Cambridge, Ont.-born Clemens, 29, started his hospitality journey at the nearby Elm Hurst Inn. “I knew some cooks there and started as a dishwasher when I was 15 years old.” It was a time-honoured progression: having paid his dues in the dish pit, Clemens was eventually able “to crack some eggs,” he says, and do some cooking. A high-school apprenticeship came next and, though he had an interest in graphic design, he enrolled at Fanshawe College for formal culinary training. “It wasn’t until my last high-school year that I realized cooking was something I was really interested in. I discovered I liked the push of the kitchen. Every five minutes there’s a new adventure, a new problem to solve.”

After achieving his Red Seal, he left for Alberta’s Fairmont Château Lake Louise to apply those problem-solving skills as chef de partie — a position that, in 2015, led him to another Fairmont icon: The Savoy Hotel in London, U.K., where he ran Kaspar’s seafood program and oversaw menu development for then executive chef Holger Jackisch.

His varied experiences have helped prepare him for the current reality. Noting the contrasts and the varied systems from kitchen to kitchen and country to country — how chefs organize and approach their tasks — is something he says he’s brought to his role at

The Bruce Hotel. The times are challenging: the kitchen — and the tasting menu — are circumscribed by the pandemic; it means a crew of eight cooks, many of whom attended the Stratford Chefs School a few blocks away. “We’d love to have some more,” Clemens says, acknowledging that COVID-19 has likely changed dining for a long time. He cites a San Pellegrino forum he’s joined with chefs around the world discussing the post-pandemic world and how food at restaurants is going to be received. “I think people are going to be so thankful when they are able to sit together at a table again and share food with friends. Before the pandemic, diners were very focused on their needs and less on the restaurant experience.”
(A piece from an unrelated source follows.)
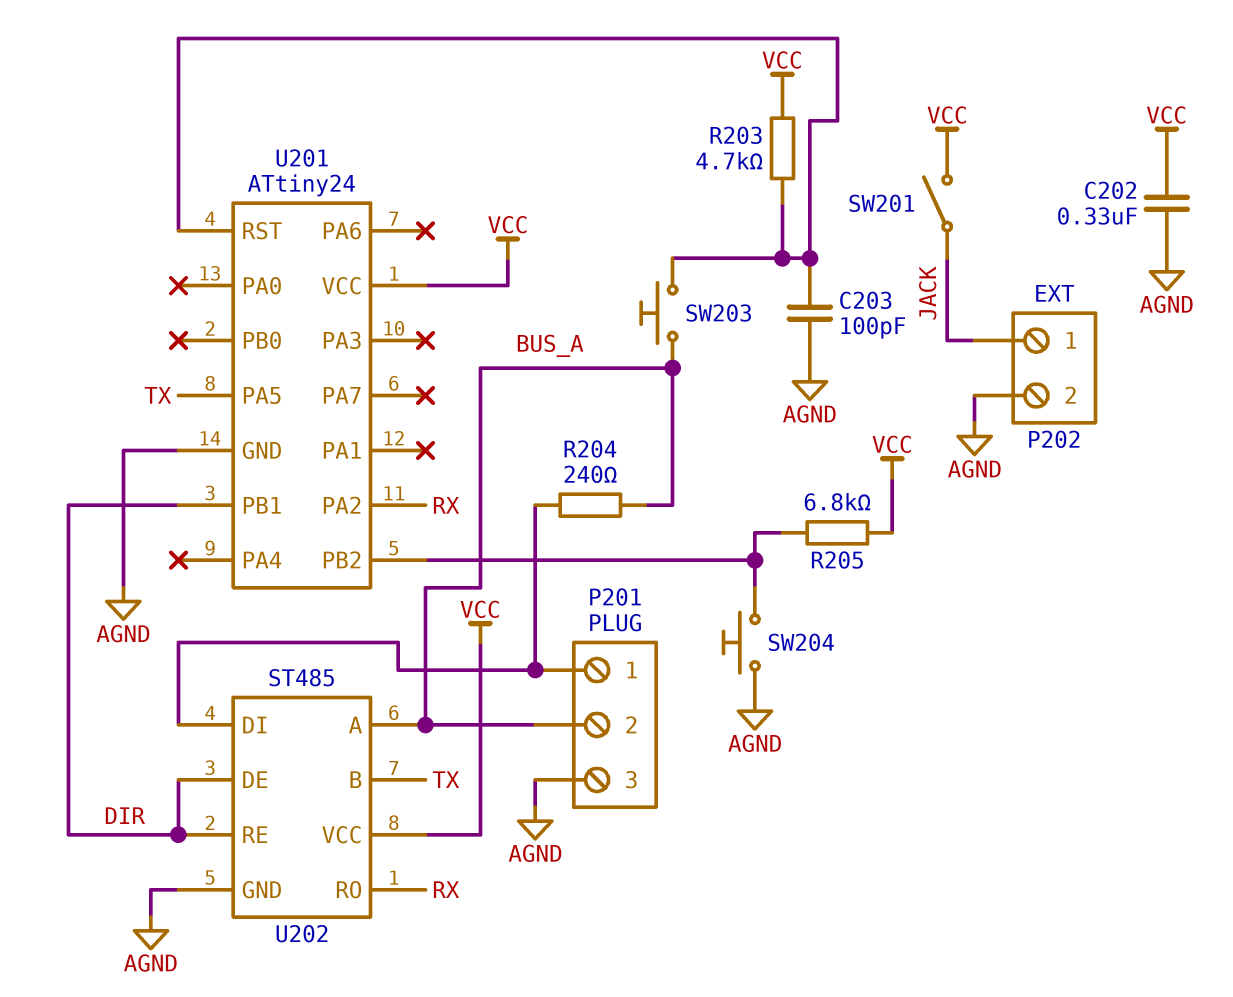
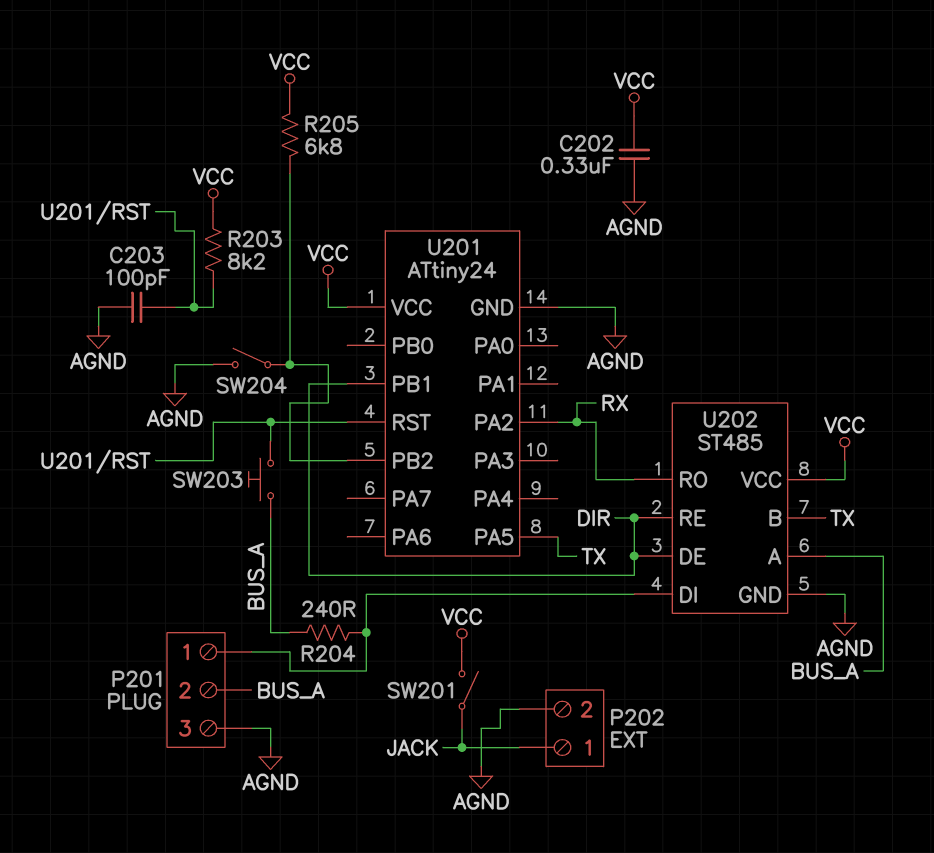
R203: 4.7k (U201/RST, VCC) -> 8.2k (U201/RST, VCC)
SW204: button (AGND, U201/PB2) -> switch (AGND, U201/PB2)

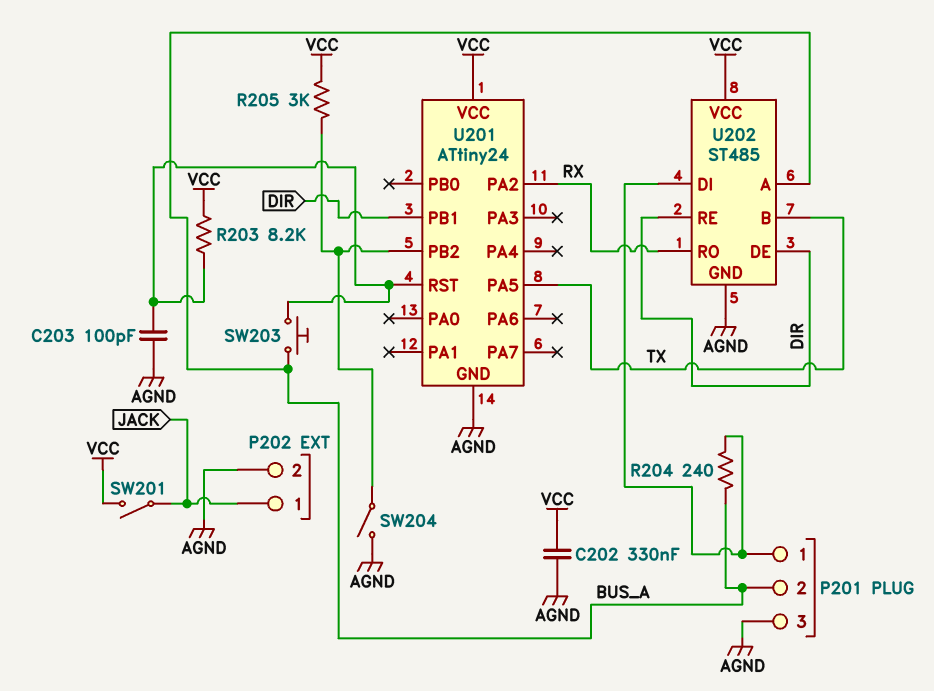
R205: 6.8k (U201/PB2, VCC) -> 3k (U201/PB2, VCC)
Post-pandemic will be different, he says, despite the joy we will feel given our new freedom. A tasting menu offers an experience that includes engaged conversation about food, according to Clemens. “It’s the evolution of an evening that is about more than the food.” But there will be obstacles too, he notes, including dealing with a new way of looking at food and serving across the industry — and not just at higher-end venues with tasting menus. “It’s part of a bigger question for after the pandemic. Food will cost more and it might be difficult for businesses to prosper in this market,” Clemens says, predicting small plates and sharing will be popular.
“When everything re-opens, there will be a big surge in the sharing scene. That will be because of cost, but it’s also something that people will want — that sharing and breaking-bread moment.”